ZAP!
Or, Why I Don't Blog in a Thunderstorm
In the fifteen years we've lived here, we've had a lot of interesting experiences with lightning.
When we first moved into the house, we had a landline phone with an electronic chirp for a ring. During the first year, in a thunderstorm, that phone said "WHEEEEEEP!" and never rang again.
So we bought an old-fashioned black rotary-dial telephone with an honest-to-gosh bell inside. Sometimes during thunderstorms, lightning would flash and the bell would quietly go "ding", and we would look at each other and say, "I'm not answering that!"
Unfortunately at some point, the phone company lowered the REN on our line, and that heavy-duty bell would no longer ring. So we had to go back to a phone with an electronic chirpy ring, and once in a while buy a new one.
Several years ago, we had a middle-of-the-night thunderstorm, and a flash instantly followed by a CRASH of thunder that rattled the teeth in our heads.
In the next few days, we were taking a walk, and noticed that a smallish black cherry tree was dying. When we walked up to take a look at it, we found a stripe of peeled-off bark down the side, and at the foot of the tree, a small open sandpit where the bark on the root had peeled off and flung the sand away. Not only did that lightning-struck tree die, it also rotted and fell over faster than any tree I've ever seen.
I think it was that same summer when we woke up to a storm and a burning smell. We walked all around in the house trying to find where it came from. In the morning, we found that lightning had overwhelmed our surge protector, fried a dot matrix printer and arced between my husband's metal CPU case and the metal desk-side next to it. Each had a very small burn mark, like a cigarette burn (a cigarette hot enough to fry off powder-coated enamel paint).
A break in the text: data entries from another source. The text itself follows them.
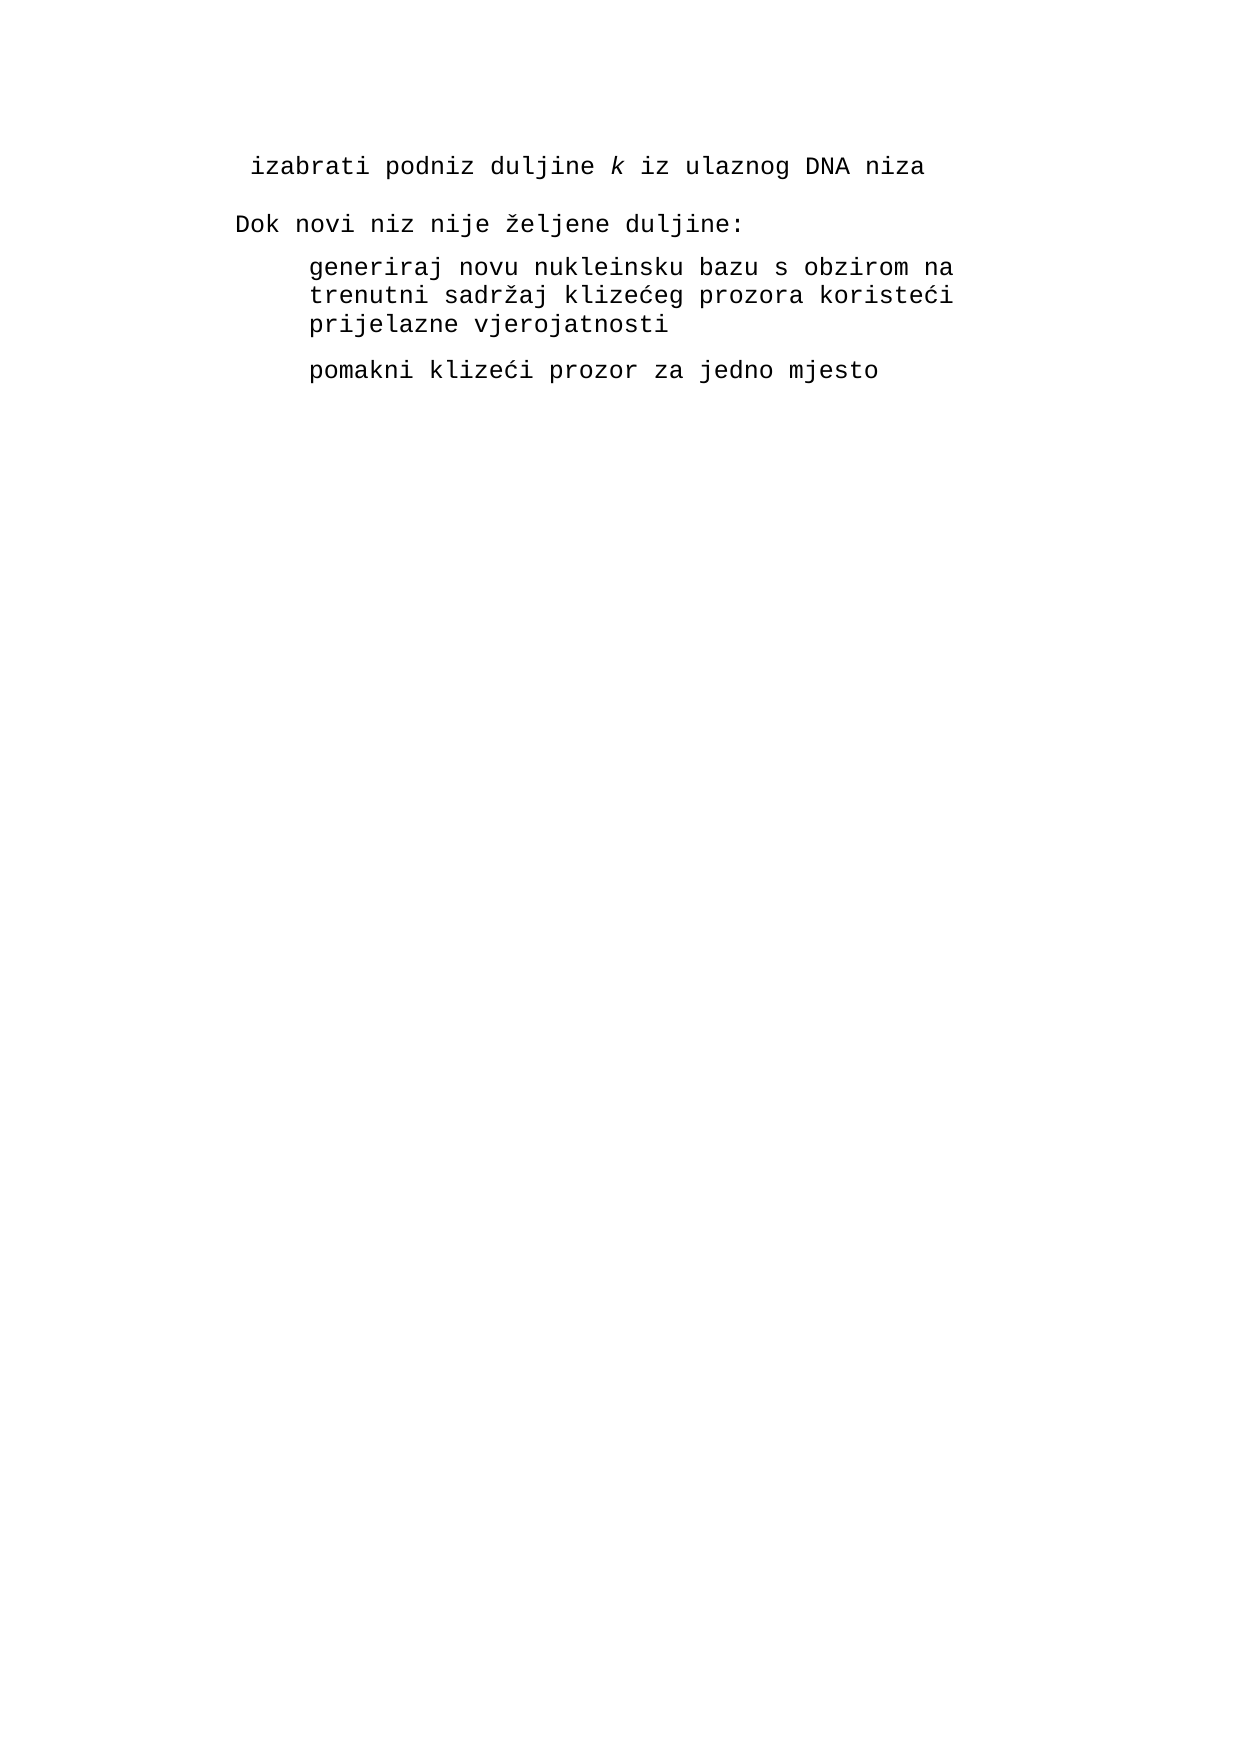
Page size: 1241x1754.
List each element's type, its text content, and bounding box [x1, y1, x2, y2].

table_header izabrati podniz duljine k iz ulaznog DNA niza Dok novi niz nije željene duljine: generiraj novu nukleinsku bazu s obzirom na trenutni sadržaj klizećeg prozora koristeći prijelazne vjerojatnosti pomakni klizeći prozor za jedno mjesto [176, 148, 1094, 391]
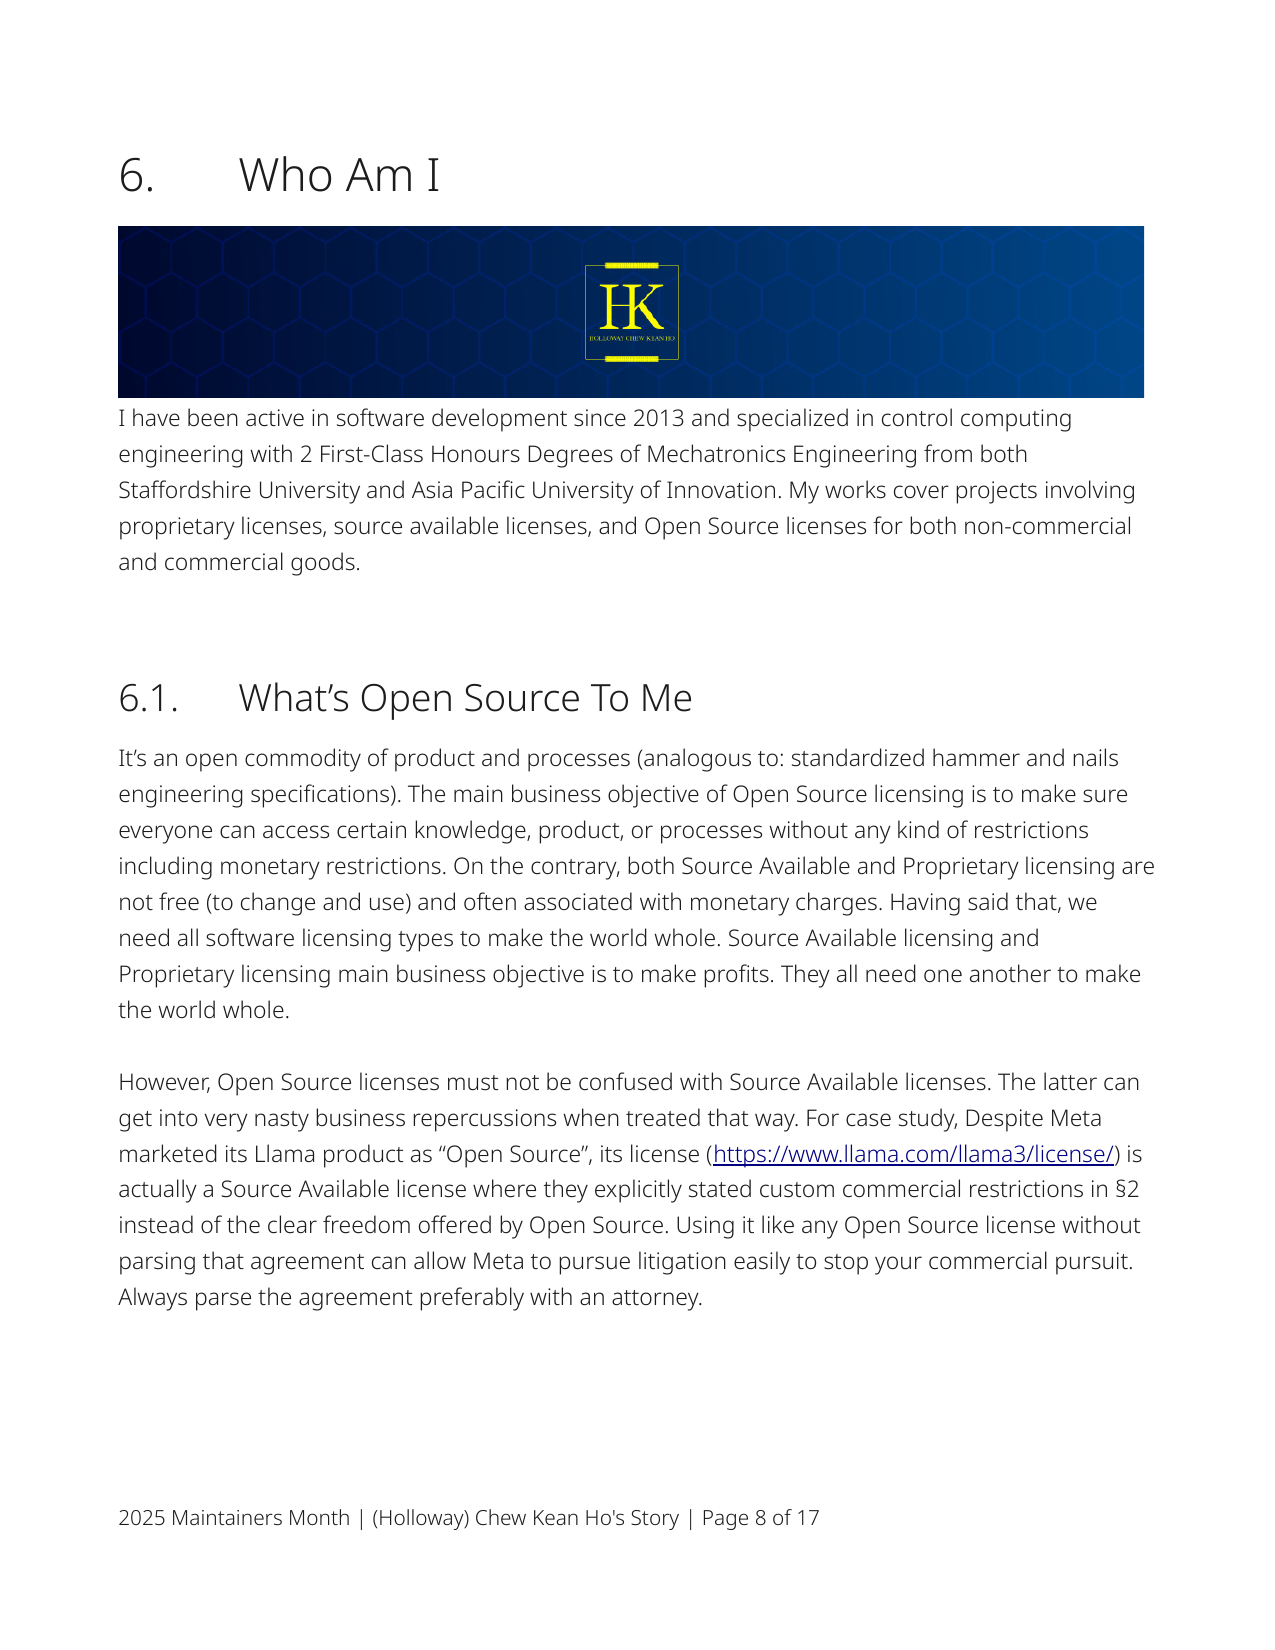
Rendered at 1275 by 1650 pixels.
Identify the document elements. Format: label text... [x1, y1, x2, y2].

picture [118, 226, 1145, 398]
subtitle What’s Open Source To Me [118, 672, 1157, 723]
text However, Open Source licenses must not be confused with Source Available licenses. The latter can get into very nasty business repercussions when treated that way. For case study, Despite Meta marketed its Llama product as “Open Source”, its license (https://www.llama.com/llama3/license/) is actually a Source Available license where they explicitly stated custom commercial restrictions in §2 instead of the clear freedom offered by Open Source. Using it like any Open Source license without parsing that agreement can allow Meta to pursue litigation easily to stop your commercial pursuit. Always parse the agreement preferably with an attorney. [118, 1066, 1157, 1312]
text I have been active in software development since 2013 and specialized in control computing engineering with 2 First-Class Honours Degrees of Mechatronics Engineering from both Staffordshire University and Asia Pacific University of Innovation. My works cover projects involving proprietary licenses, source available licenses, and Open Source licenses for both non-commercial and commercial goods. [118, 402, 1157, 577]
text It’s an open commodity of product and processes (analogous to: standardized hammer and nails engineering specifications). The main business objective of Open Source licensing is to make sure everyone can access certain knowledge, product, or processes without any kind of restrictions including monetary restrictions. On the contrary, both Source Available and Proprietary licensing are not free (to change and use) and often associated with monetary charges. Having said that, we need all software licensing types to make the world whole. Source Available licensing and Proprietary licensing main business objective is to make profits. They all need one another to make the world whole. [118, 742, 1157, 1025]
subtitle Who Am I [118, 143, 1157, 205]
The CPU still worked well enough to copy the data off of it, and the surge protector company paid for replacing both the printer and the surge protector. But that CPU was never quite right afterwards. Every so often it would just quietly turn off.
When our son was two, I was getting ready for work one early morning when there was another close lightning strike, and our power went out. The pump in the well is run by electricity, so we lose both lights and water when the power goes out.
I went to work without a shower, and my then stay-at-home-husband called the electric company to report the outage. Later in the day he called me at work, and I asked if the power was back on yet.
"No," he said, with a smile in his voice, "And I think it's going to be a while."
"Why is that?" I asked.
"Well," he said, "The reason the power is out is that the lightning blew up the power pole just down the road. It's laying in pieces all over the road and in the corn field."
So yesterday morning's thunderstorms did not find me on the computer. Instead I went searching all over town in the rain for a circular needle longer than 29". At one yarn shop, when I asked hopefully if they had a 60" needle, the woman asked incredulously if they even made one that long.
I wanted it for this:
This is the half-circle shawl that has been simmering in my head for many months. It's already on two 29" circular needles. I didn't want to do a round Pi shawl, because I don't like the idea of knitting a big circle only to fold it in half. And I didn't like the long horseshoe shape of the "Pi Are Square" shawl. Eventually I settled on a half-circle, with rectangles extended from either end.
(By the way, if you want to draw circles, I highly recommend the Safe-T (tm) compass, a flat orange plastic thing where you hold the center, put your pencil point in a hole, and swing the pencil around. For my money, it works much better than even my expensive drafting compass. It will make circles from 1/4" to 10" in diameter. The only complaint I've had with mine was that I got something on it that caused the black lettering to start to rub off and disappear!
If you prefer to work in millimeters, the same company makes something called the "mmArc" (tm), which will draw circles in one-millimeter increments from 10mm to 120mm radius. The mmArc is made of clear plastic and so far the lettering is fine on it.
I just wish I could find the Safe-T overhead compass made out of the same clear plastic as the mmArc!)
This shawl is just over a third of the way, and I'll need at least a third 29" circular needle if I can't pick up a 60" one.
Labels: knitting, Pi shawl, thunder and lightning
2 Comments:
Your shawl looks great! What size needles do you need? What's your yarn?
Those are US 6's (4.00mm), and the yarn is a "mohair blend". "Blend" meaning mohair plus synthetic something-or-other, acrylic, I think. It's the yarn Lion Homespun wants to be. Looks like I might be ordering a 60" Addi from the Sewing Center in Holland!